Study Guide

The Big Short: Inside the Doomsday Machine Summary

By Michael Lewis

The Big Short: Inside the Doomsday Machine Summary

The Big Short jumps back and forth in time more than an entire season of Quantum Leap. Whatever: we're going to rearrange things in chronological fashion, for your benefit. Cool? Let's begin.

In the early 2000s, an obscure but well-respected investor named Michael Burry makes a shocking discovery: the U.S. housing market is about to collapse. Over the past two decades, the big banks have made it a habit to bundle together Americans' home mortgages into bonds known as "CDOs," which they trade amongst themselves for higher and higher prices. The quality of those loans has been declining in recent years, however, making it likely that many CDOs will go bad.

These bad loans are known as "subprime mortgages." Increasingly, banks are targeting immigrants and other members of the working class and suckering them in with low interest rates, only to jack up the prices after a two-year grace period. That's problem number one. Problem number two? These people with bad loans can't actually pay them back once the price gets jacked. And there are more problems to come.

Convinced that the CDO market is about to crash, Burry buys something called a "credit default swap" on a bunch of CDOs, which basically means that he pays the bank each month that the CDOs retain their value, while the bank pays him each month they drop. It's like making a bet. Burry buys a ton of credit default swaps and predicts that they should start paying off in 2007.

This deal is monitored by Greg Lippmann, a bond trader with Deutsche Bank. After performing his own research to validate Burry's claims, he creates a sales pitch to entice others into buying credit default swaps from him. It doesn't work very well: everyone thinks he's crazy for suggesting that the housing market will go bad.

That is, until he meets FrontPoint Partners. Led by a cantankerous analyst named Steve Eisman, FrontPoint has been investigating the coming mortgage-pocalypse for years but has lacked a method through which to bet against subprime mortgage bonds. Enter the credit default swap. FrontPoint buys a nice grip for themselves, and there are high fives all around.

Around this time, another group enters the fray: Cornwall Capital, a tiny investment fund operated by Charles Ledley and Jamie Mai. These aimless misfits managed to make millions working the stock market, but now they've set their sights on subprime mortgages.

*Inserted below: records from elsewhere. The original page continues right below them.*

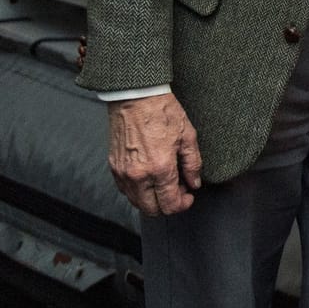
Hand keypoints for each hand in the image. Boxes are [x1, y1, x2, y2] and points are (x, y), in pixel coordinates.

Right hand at [108, 92, 202, 216]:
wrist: (135, 97)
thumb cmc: (162, 112)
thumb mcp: (188, 136)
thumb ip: (193, 164)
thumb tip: (194, 183)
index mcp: (160, 168)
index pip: (170, 204)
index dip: (182, 204)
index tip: (188, 196)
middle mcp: (138, 175)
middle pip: (152, 210)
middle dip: (168, 205)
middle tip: (179, 190)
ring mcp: (123, 173)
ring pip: (137, 203)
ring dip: (152, 199)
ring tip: (165, 182)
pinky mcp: (113, 167)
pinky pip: (126, 190)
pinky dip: (139, 191)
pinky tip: (150, 177)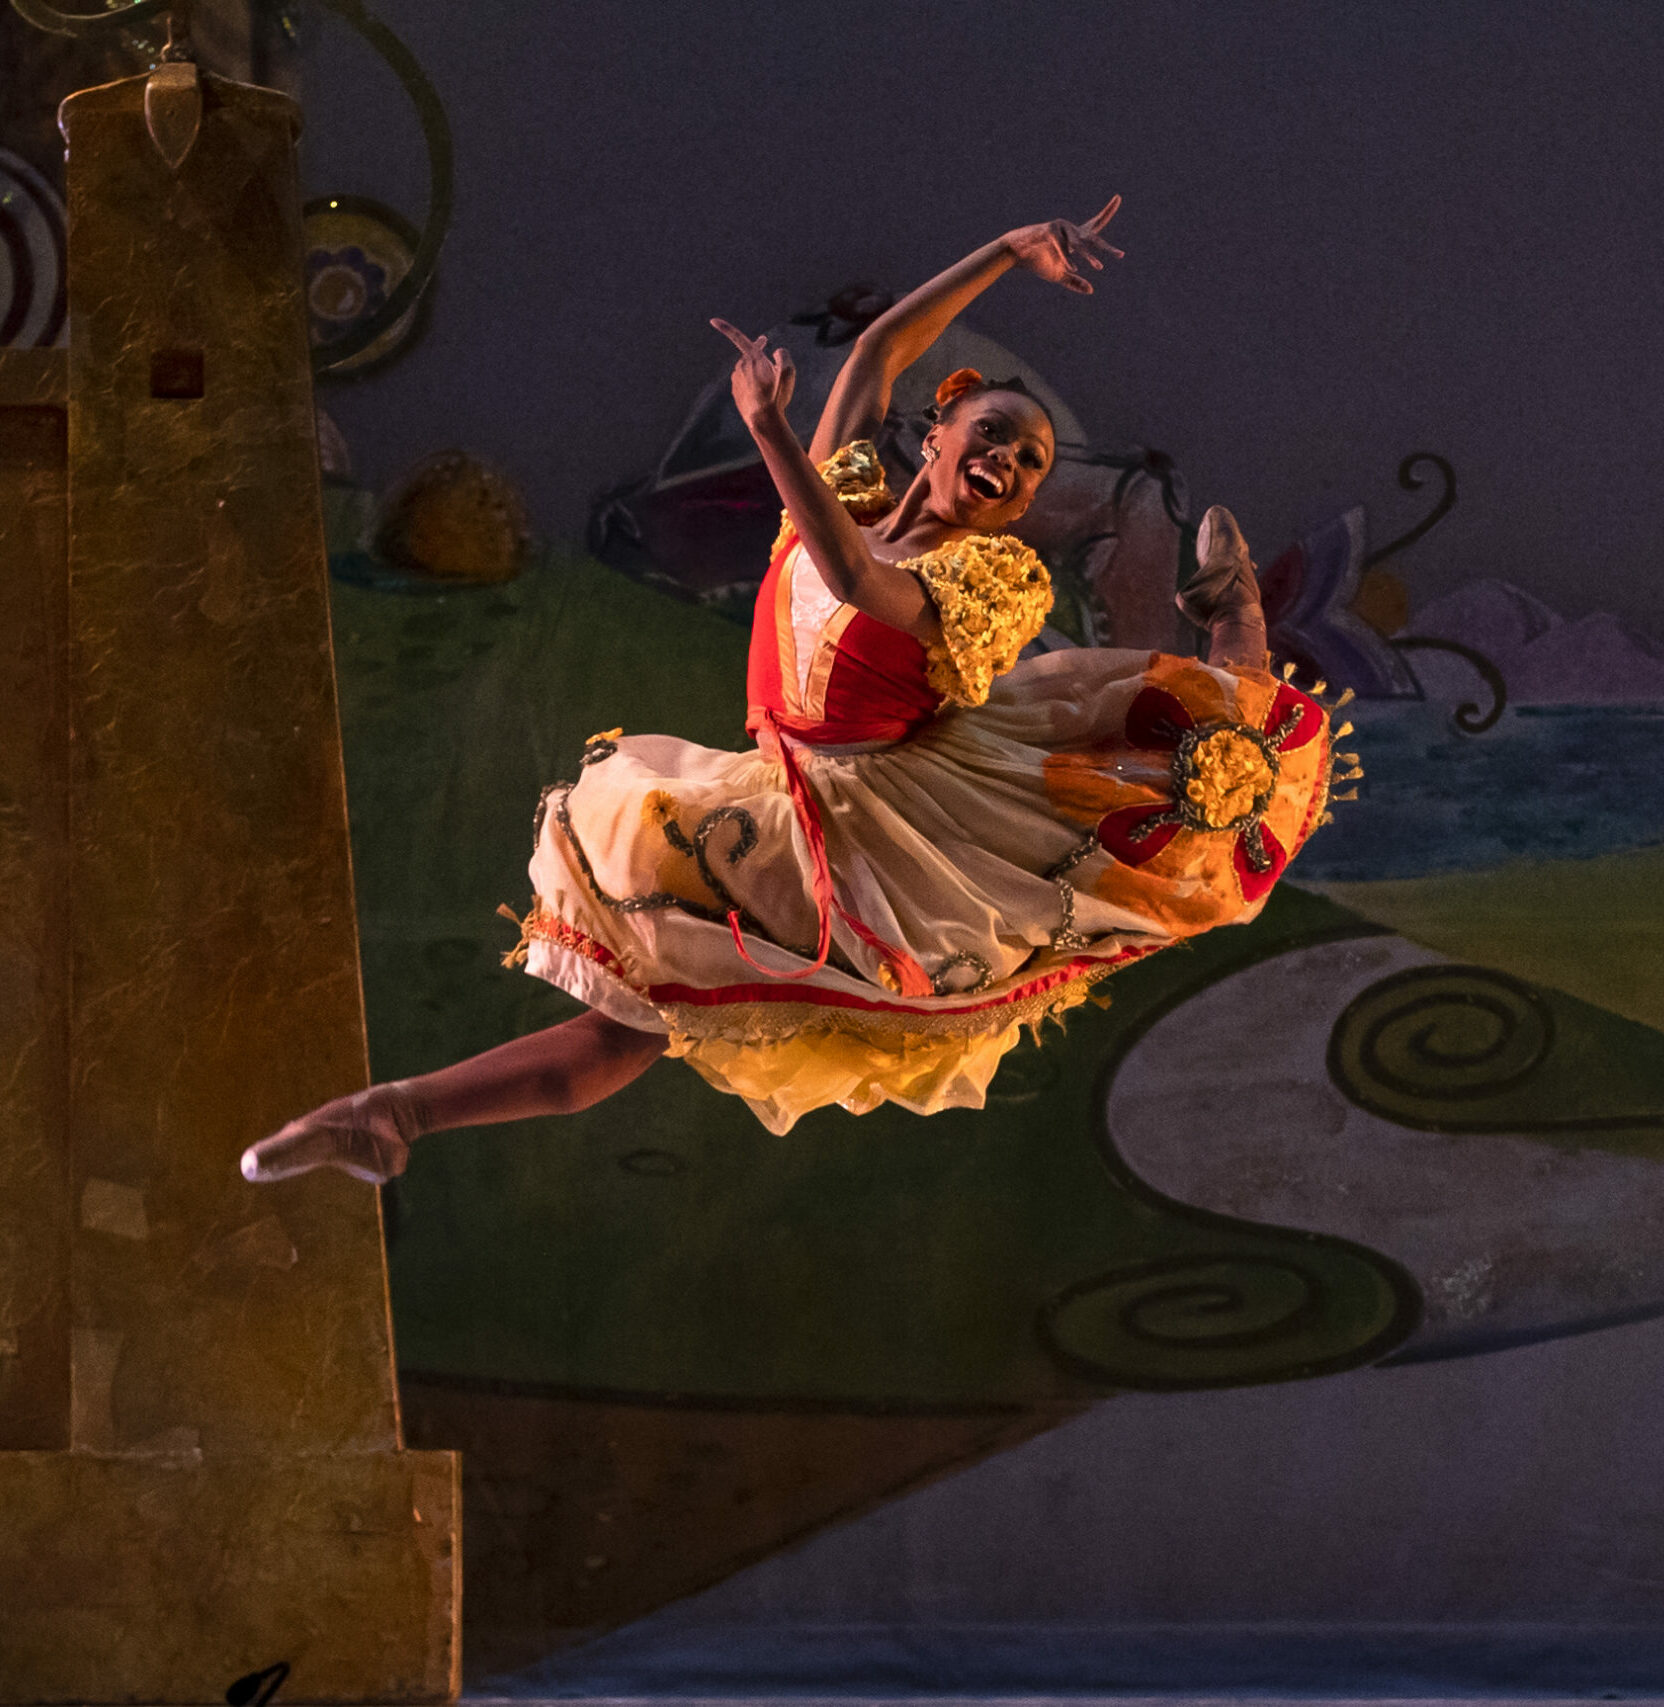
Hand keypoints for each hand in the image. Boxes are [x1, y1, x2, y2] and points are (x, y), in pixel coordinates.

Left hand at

After employing the help of their pal Ben Hockett, who helps them deal with big banks, the fellas buy credit default swaps on the highest rated portions of CDOs, a bold strategy that has an incredibly high payout rate.

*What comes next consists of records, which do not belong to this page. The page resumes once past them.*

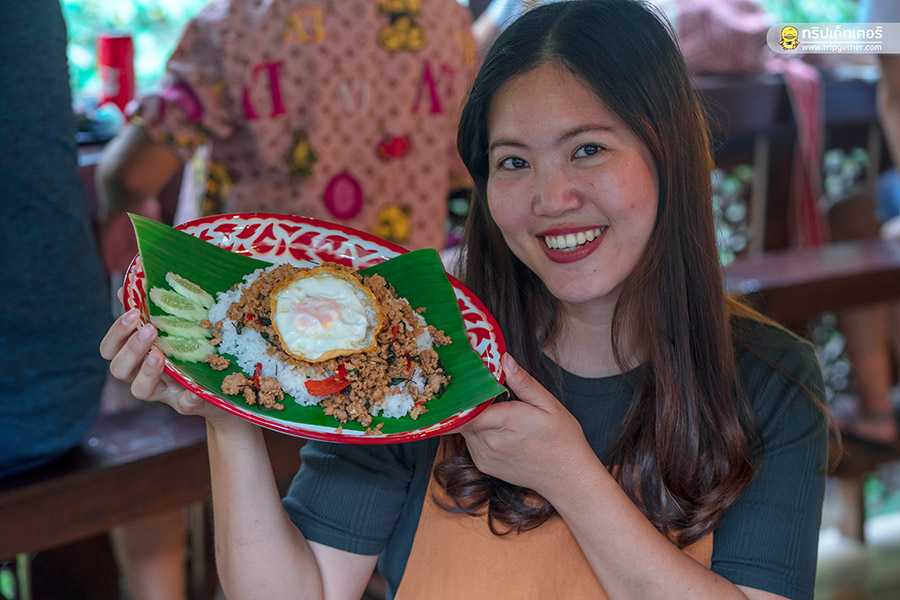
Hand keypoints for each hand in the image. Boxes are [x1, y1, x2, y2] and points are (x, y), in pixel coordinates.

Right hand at [99, 294, 238, 429]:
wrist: (224, 386)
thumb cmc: (194, 352)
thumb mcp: (176, 329)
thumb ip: (150, 311)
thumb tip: (126, 287)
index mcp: (137, 357)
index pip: (110, 349)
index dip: (116, 333)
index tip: (133, 313)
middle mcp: (144, 377)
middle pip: (119, 369)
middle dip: (130, 349)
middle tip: (150, 330)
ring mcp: (164, 393)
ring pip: (140, 389)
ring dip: (147, 371)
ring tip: (160, 354)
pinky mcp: (187, 405)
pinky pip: (184, 404)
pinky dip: (188, 397)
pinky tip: (194, 389)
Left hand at [457, 353, 596, 499]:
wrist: (567, 477)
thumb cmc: (562, 439)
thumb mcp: (549, 404)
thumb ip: (523, 382)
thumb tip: (504, 360)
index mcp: (506, 421)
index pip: (465, 410)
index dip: (456, 396)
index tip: (456, 383)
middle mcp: (490, 441)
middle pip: (464, 414)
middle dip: (470, 400)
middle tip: (482, 388)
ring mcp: (484, 455)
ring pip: (466, 426)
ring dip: (475, 416)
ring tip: (496, 410)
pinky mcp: (483, 464)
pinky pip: (471, 440)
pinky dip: (478, 430)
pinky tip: (498, 428)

In early 2007, FrontPoint Partners and Cornwall Capital go to Las Vegas for a big subprime mortgage bond conference. Both groups are horrified by what they learn about the CDO market, convincing them even further that a massive collapse is imminent.

And they're right: over the next few months, subprime mortgages start going bad all over the country. Oddly, however, the bonds that contain those mortgages are retaining their value. Huh? Michael Burry, who's been fighting with his own investors since making his first bet against the subprime market, suspects that the banks are inflating CDO prices so they can sell their own CDOs to unsuspecting victims before it's too late.

By the end of the year, the dam has broken. A bunch of major banks and financial firms go under, and even those that don't totally tank get slammed pretty hard. On the flip-side, the good guys make a bunch of money: Ben Hockett sells Cornwall's swaps while in a pub in England, while Burry sells his to silence from his investors. Eisman, on the other hand, decides to hold on to his credit default swaps until 2008.

That's when the stocks really hit the fan. When even more banks and financial firms fail, the United States government itself steps in and bails them out, effectively forgiving their losses in the subprime market. Although our main characters make themselves a lot of money, they're deeply worried about the implications this crisis will have on the future of their country—and the world.